Item 1.01 Entry into a Material Definitive Agreement
As previously announced, on April 16, 2018, Axim Biotechnologies, Inc., a Nevada corporation (the “Company”), entered into a Stock Purchase Agreement (the “Purchase Agreement”) with Cross & Company, a Nevada corporation (the “Investor”), pursuant to which the Investor agreed to purchase, upon our written notice, shares of our common stock registered under the Registration Statement on Form S-3 (File No. 333-220155) filed by the Company on August 24, 2017, and declared effective by the Securities and Exchange Commission (the “SEC”) on September 14, 2017 (the “Registration Statement”), for an aggregate purchase price of up to $50 million.
On December 16, 2019, the Company entered into an amendment to the Purchase Agreement (the “Amendment”) pursuant to which we agreed to certain changes to the true-up adjustments under the Agreement. Capitalized terms used but not otherwise defined herein shall have the same meaning ascribed to such term as set forth in the Agreement.
Specifically, a maximum limit was put on the True-up Payment such that in any Adjustment Period for which the lowest trading price is less than 50% of the Unadjusted Purchase Price, then the True-Up Payment shall be limited to the greater of (i) an amount that when added to the total net proceeds realized by Investor from the sale of the S-3 Shares under a specific notice is equal to 150% of the amount paid by Investor for the S-3 Shares applicable to the True-Up Payment, or (ii) an amount that when added to the total net proceeds realized by Investor from the sale of the S-3 Shares under a specific notice is equal to 100% plus 1%, for each trading day in the Adjustment Period, of the amount paid by the Investor for the S-3 Shares applicable to the True-Up Payment.
In addition, the Adjustment Period for a True-Up Payment was adjusted to be defined as the greater of (i) sixty (60) trading days following DWAC receipt by Investor of S-3 Shares purchased pursuant to a specific notice, or (ii) the number of trading days that is equal to 150% of the number of S-3 Shares under such notice for which the Adjusted Purchase Price is being determined divided by 25% of the trailing average daily trading volume for the twenty (20) trading days prior to DWAC receipt by Investor of S-3 Shares purchased pursuant to such notice (rounded to the nearest whole number). If any notice is delivered to Investor prior to the date on which the sale of all of the S-3 Shares (or True-Up Shares) pursuant to any prior notice has been completed, then the unsold S-3 Shares (or True-Up Shares) of the new notice shall be added to the S-3 Shares being acquired pursuant to the new notice for purposes of determining the Adjustment Period applicable to the new notice. No other terms of the Purchase Agreement were amended.
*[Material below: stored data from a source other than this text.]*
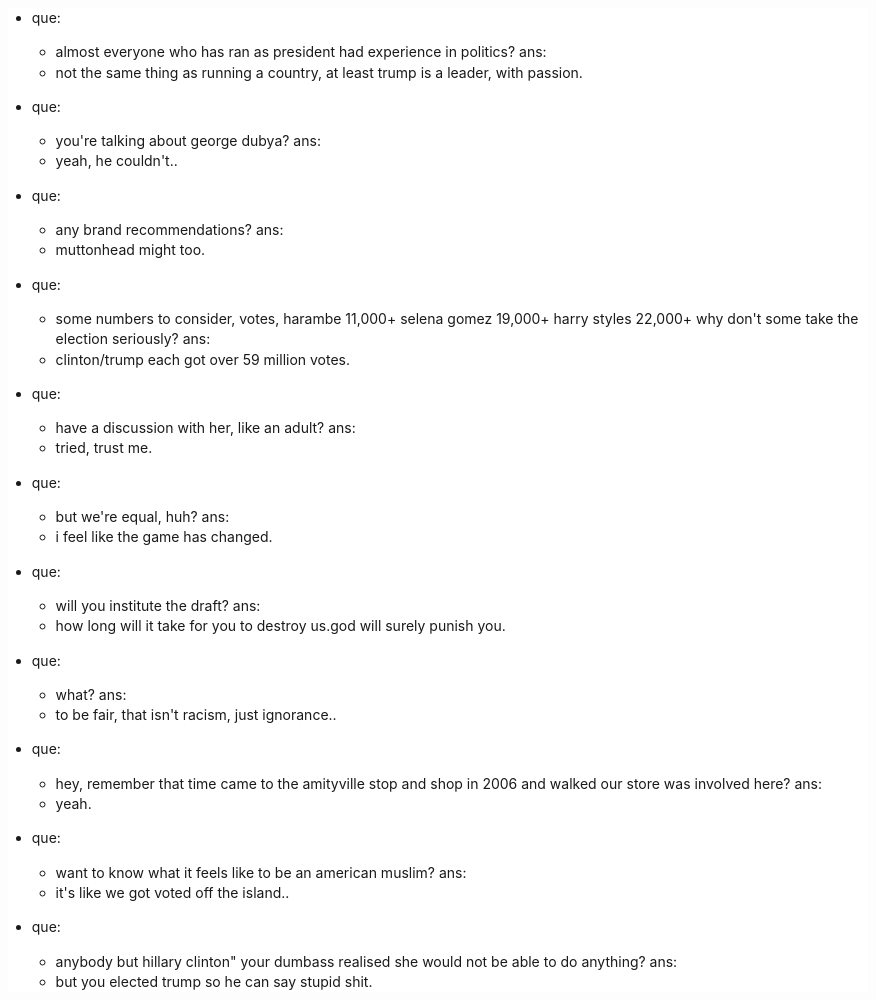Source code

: - que:
  - almost everyone who has ran as president had experience in politics?
  ans:
  - not the same thing as running a country, at least trump is a leader, with passion.

- que:
  - you're talking about george dubya?
  ans:
  - yeah, he couldn't..

- que:
  - any brand recommendations?
  ans:
  - muttonhead might too.

- que:
  - some numbers to consider, votes, harambe 11,000+ selena gomez 19,000+ harry styles 22,000+ why don't some take the election seriously?
  ans:
  - clinton/trump each got over 59 million votes.

- que:
  - have a discussion with her, like an adult?
  ans:
  - tried, trust me.

- que:
  - but we're equal, huh?
  ans:
  - i feel like the game has changed.

- que:
  - will you institute the draft?
  ans:
  - how long will it take for you to destroy us.god will surely punish you.

- que:
  - what?
  ans:
  - to be fair, that isn't racism, just ignorance..

- que:
  - hey, remember that time came to the amityville stop and shop in 2006 and walked our store  was involved here?
  ans:
  - yeah.

- que:
  - want to know what it feels like to be an american muslim?
  ans:
  - it's like we got voted off the island..

- que:
  - anybody but hillary clinton" your dumbass realised she would not be able to do anything?
  ans:
  - but you elected trump so he can say stupid shit.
The foregoing description of the Amendment to the Stock Purchase Agreement is qualified in its entirety by reference to the full text of such amendment, a copy of which is filed herewith as Exhibit 10.1 to this Current Report on Form 8-K and is incorporated herein by reference. This Current Report on Form 8-K also incorporates by reference the Amendment to the Stock Purchase Agreement into the Registration Statement.
A copy of the opinion of Procopio, Cory, Hargreaves & Savitch LLP relating to the legality of the shares of common stock issuable under the Amendment, is filed as Exhibit 5.1 to this Current Report on Form 8-K and is also incorporated by reference into the Registration Statement.